Our function should be able to run upon each update of our vouchers table; however, it could also be run on batches of records in our DynamoDB stream in order to reduce the number of calls to the Lambda function. This may be preferable if our popular vouchers list is not required to be always up-to-date.

Final thoughts

This example would need to be greatly fleshed out before it would be suitable for a production environment but it has hopefully outlined a useful practical application for the use of the AWS Lambda service. AWS Lambda is a further abstraction of the infrastructure behind our applications and reduces what we have to build and maintain to the absolute minimum. We can build a scalable, event-based infrastructure which encourages us to split up tasks into many distinct Lambda functions that we might not have wanted to split previously because of operational complexity. Doing so would allow us to build a service-oriented architecture without the additional operational overhead.

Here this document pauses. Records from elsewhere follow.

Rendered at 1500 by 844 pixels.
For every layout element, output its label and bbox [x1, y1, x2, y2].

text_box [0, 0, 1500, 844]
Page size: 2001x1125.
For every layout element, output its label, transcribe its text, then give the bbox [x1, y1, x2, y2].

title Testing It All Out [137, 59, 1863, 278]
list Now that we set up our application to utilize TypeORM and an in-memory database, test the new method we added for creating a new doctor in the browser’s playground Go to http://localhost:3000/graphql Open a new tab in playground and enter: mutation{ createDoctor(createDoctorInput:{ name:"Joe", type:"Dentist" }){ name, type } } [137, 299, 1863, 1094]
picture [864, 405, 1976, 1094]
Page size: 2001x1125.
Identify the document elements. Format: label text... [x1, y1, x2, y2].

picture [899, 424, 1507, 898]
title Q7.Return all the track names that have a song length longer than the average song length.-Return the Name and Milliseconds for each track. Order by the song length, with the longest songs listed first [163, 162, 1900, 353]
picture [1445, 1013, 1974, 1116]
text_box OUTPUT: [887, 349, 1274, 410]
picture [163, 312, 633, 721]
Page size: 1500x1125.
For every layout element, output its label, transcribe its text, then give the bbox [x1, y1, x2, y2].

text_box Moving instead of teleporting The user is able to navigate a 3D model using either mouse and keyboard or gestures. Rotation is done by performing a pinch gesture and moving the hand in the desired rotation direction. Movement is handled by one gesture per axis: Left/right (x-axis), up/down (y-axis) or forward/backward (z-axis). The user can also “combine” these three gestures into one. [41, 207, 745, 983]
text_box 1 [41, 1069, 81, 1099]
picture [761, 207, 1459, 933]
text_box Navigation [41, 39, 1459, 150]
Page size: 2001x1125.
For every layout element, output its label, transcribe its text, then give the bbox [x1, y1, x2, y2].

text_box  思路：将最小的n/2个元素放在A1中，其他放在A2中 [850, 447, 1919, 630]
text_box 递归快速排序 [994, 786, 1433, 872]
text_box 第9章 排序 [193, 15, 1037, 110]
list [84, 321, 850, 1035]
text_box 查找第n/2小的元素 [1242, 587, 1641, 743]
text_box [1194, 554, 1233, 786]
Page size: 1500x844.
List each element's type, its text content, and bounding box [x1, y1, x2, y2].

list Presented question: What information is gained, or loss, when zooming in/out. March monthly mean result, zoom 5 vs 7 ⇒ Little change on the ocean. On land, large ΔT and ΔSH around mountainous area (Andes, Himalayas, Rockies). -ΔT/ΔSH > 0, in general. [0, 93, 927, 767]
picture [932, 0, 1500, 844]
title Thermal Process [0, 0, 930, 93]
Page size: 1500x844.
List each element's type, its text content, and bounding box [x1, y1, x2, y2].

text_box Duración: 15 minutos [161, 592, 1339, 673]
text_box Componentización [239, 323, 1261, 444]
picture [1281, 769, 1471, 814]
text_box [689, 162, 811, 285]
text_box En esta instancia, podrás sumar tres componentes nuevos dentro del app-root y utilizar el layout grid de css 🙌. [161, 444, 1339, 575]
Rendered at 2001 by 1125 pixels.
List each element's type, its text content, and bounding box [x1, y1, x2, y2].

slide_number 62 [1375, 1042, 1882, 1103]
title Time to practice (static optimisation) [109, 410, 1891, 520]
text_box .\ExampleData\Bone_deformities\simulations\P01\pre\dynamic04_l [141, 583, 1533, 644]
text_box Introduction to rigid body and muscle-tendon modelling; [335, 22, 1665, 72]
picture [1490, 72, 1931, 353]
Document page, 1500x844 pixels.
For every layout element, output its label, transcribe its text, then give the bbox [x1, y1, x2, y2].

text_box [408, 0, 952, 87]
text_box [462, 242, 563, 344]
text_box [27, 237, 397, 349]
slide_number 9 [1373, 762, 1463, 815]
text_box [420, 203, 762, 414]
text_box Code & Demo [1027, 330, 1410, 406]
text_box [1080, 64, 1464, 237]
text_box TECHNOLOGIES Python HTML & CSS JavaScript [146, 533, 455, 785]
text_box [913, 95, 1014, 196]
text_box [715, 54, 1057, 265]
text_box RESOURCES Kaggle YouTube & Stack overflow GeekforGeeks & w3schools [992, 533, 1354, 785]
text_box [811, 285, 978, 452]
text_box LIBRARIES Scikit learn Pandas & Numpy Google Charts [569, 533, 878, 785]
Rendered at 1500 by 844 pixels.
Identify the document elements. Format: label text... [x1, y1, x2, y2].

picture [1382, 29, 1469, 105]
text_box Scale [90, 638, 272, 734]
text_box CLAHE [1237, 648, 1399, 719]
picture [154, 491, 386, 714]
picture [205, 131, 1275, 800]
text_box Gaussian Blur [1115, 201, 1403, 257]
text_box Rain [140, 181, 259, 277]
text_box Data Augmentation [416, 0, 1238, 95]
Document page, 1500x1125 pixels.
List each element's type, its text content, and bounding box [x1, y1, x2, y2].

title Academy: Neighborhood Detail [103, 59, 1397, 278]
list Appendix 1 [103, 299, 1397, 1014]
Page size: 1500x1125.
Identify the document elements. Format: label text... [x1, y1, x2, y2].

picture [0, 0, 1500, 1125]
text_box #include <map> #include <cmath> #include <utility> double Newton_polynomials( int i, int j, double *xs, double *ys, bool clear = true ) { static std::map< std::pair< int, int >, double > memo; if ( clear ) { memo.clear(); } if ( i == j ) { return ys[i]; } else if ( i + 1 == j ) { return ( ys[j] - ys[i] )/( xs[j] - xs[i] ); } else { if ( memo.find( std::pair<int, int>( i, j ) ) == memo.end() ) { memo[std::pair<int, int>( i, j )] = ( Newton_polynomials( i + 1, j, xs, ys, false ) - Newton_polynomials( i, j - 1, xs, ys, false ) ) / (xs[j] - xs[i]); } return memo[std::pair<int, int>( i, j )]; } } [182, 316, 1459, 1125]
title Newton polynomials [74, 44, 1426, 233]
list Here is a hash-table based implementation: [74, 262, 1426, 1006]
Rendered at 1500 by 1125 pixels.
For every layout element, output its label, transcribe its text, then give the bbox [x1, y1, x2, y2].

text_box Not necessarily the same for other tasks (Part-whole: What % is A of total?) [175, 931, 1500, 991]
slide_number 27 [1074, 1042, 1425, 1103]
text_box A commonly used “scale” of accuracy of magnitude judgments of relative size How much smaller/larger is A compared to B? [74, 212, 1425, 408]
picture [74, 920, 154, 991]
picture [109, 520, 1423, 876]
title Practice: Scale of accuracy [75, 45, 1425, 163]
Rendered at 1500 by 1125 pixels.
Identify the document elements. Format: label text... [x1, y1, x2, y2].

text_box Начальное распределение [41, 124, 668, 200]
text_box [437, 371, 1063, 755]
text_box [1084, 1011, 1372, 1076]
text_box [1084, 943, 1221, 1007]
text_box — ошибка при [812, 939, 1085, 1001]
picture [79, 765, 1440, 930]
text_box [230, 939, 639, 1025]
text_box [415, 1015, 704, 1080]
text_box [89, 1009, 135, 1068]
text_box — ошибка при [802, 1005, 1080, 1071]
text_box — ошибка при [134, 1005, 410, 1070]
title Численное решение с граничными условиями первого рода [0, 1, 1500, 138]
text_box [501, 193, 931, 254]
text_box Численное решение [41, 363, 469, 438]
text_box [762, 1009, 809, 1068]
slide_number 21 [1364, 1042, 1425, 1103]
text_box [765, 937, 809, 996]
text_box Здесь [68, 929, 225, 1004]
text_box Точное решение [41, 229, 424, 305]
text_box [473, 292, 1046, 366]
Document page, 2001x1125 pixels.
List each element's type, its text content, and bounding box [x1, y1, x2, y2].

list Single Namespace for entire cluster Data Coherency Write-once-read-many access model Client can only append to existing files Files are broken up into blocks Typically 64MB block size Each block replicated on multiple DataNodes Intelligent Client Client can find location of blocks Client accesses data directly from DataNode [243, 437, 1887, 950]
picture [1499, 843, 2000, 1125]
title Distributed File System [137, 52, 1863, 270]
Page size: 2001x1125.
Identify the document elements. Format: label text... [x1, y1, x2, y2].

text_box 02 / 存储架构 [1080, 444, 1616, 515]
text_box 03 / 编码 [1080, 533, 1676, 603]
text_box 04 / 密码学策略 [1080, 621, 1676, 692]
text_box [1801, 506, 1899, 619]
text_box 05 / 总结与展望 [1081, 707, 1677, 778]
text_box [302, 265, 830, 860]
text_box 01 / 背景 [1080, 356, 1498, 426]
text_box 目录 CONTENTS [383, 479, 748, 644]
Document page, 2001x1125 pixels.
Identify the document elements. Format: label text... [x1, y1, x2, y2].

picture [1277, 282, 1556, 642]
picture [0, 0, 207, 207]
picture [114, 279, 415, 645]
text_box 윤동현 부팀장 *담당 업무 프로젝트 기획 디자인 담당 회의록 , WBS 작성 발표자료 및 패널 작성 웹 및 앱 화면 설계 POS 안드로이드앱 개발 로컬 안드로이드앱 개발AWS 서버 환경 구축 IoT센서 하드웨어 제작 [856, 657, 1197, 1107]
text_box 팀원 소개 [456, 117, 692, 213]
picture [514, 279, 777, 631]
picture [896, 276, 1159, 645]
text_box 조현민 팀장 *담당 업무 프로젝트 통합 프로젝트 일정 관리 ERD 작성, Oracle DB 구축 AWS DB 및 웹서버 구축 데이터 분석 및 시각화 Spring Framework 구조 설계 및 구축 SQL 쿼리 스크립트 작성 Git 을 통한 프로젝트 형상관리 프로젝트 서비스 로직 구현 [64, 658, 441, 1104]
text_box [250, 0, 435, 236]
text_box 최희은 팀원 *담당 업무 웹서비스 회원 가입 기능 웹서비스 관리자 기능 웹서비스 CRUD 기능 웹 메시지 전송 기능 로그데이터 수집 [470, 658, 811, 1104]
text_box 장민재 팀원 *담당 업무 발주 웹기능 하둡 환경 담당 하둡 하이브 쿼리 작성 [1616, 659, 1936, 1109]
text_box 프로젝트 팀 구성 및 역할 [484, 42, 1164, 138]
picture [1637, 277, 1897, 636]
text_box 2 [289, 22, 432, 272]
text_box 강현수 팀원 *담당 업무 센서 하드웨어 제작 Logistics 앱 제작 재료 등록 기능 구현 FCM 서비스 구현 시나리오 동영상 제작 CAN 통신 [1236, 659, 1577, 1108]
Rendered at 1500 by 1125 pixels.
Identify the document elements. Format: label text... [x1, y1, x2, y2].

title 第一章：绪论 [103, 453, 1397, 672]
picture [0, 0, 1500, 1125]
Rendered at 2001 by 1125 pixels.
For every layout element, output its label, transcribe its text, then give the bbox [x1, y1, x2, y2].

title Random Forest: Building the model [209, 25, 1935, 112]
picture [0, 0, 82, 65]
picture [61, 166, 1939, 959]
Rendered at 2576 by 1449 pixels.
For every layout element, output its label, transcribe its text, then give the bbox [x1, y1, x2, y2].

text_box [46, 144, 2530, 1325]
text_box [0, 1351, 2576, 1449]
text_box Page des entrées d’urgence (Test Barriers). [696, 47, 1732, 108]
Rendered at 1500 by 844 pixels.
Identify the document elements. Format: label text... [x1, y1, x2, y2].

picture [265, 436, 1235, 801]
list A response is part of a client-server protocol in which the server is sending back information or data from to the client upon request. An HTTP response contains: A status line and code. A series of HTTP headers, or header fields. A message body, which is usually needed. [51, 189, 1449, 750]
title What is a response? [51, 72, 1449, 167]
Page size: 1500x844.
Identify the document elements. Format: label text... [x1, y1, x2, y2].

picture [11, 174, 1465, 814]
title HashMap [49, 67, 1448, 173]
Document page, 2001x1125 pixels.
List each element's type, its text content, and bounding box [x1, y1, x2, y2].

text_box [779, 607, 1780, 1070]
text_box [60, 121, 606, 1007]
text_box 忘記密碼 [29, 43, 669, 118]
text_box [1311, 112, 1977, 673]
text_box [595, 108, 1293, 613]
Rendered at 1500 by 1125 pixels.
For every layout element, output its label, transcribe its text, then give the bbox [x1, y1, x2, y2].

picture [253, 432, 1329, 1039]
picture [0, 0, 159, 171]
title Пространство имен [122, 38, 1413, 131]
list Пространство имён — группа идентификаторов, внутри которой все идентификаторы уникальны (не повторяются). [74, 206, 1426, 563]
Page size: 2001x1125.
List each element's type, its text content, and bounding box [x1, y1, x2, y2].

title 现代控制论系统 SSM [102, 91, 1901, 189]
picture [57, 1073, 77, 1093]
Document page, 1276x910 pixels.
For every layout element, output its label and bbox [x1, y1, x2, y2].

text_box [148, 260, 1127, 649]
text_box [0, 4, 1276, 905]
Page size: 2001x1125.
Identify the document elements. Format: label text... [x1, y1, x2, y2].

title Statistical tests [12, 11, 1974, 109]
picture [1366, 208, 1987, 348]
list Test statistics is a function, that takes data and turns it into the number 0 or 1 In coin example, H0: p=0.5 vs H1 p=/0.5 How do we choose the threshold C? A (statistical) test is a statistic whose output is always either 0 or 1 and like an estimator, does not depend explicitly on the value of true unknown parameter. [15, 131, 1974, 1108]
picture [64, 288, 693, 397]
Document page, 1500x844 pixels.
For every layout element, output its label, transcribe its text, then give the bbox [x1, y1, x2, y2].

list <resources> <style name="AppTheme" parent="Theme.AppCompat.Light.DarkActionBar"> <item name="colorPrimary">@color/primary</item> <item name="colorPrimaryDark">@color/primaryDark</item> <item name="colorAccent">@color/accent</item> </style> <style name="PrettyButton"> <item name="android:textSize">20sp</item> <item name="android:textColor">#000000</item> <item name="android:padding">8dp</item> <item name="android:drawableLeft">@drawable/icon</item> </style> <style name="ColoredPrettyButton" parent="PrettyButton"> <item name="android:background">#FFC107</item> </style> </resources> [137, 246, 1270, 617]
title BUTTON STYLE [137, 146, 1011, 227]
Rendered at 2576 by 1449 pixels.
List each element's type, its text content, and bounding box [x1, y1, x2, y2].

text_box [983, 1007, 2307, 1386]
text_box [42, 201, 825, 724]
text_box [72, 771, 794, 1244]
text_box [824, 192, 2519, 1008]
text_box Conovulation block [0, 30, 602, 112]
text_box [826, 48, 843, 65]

AWS Lambda also takes care of the messaging layer between services which further reduces the complexity of building and maintaining a service-oriented architecture. The pricing model is aligned with the success of our applications which means that our infrastructure spend can be directly tied to our applications’ usage. In fact, the free tier includes 1 million free requests and up to 3.2 million seconds of compute time per month depending on the amount of memory allocated per function. The threat of vendor lock-in may scare some teams away but you can limit this by making sure the code is not too coupled to Amazon’s API. There are still a few things that are missing from the service. The lack of support for more AWS services may be a big issue for some, as will Lambda functions being JavaScript only; however, solutions to both of these problems appear to be on Amazon’s roadmap. If Amazon delivers then it could be that AWS Lambda is going to be a big part of building apps on AWS in the future.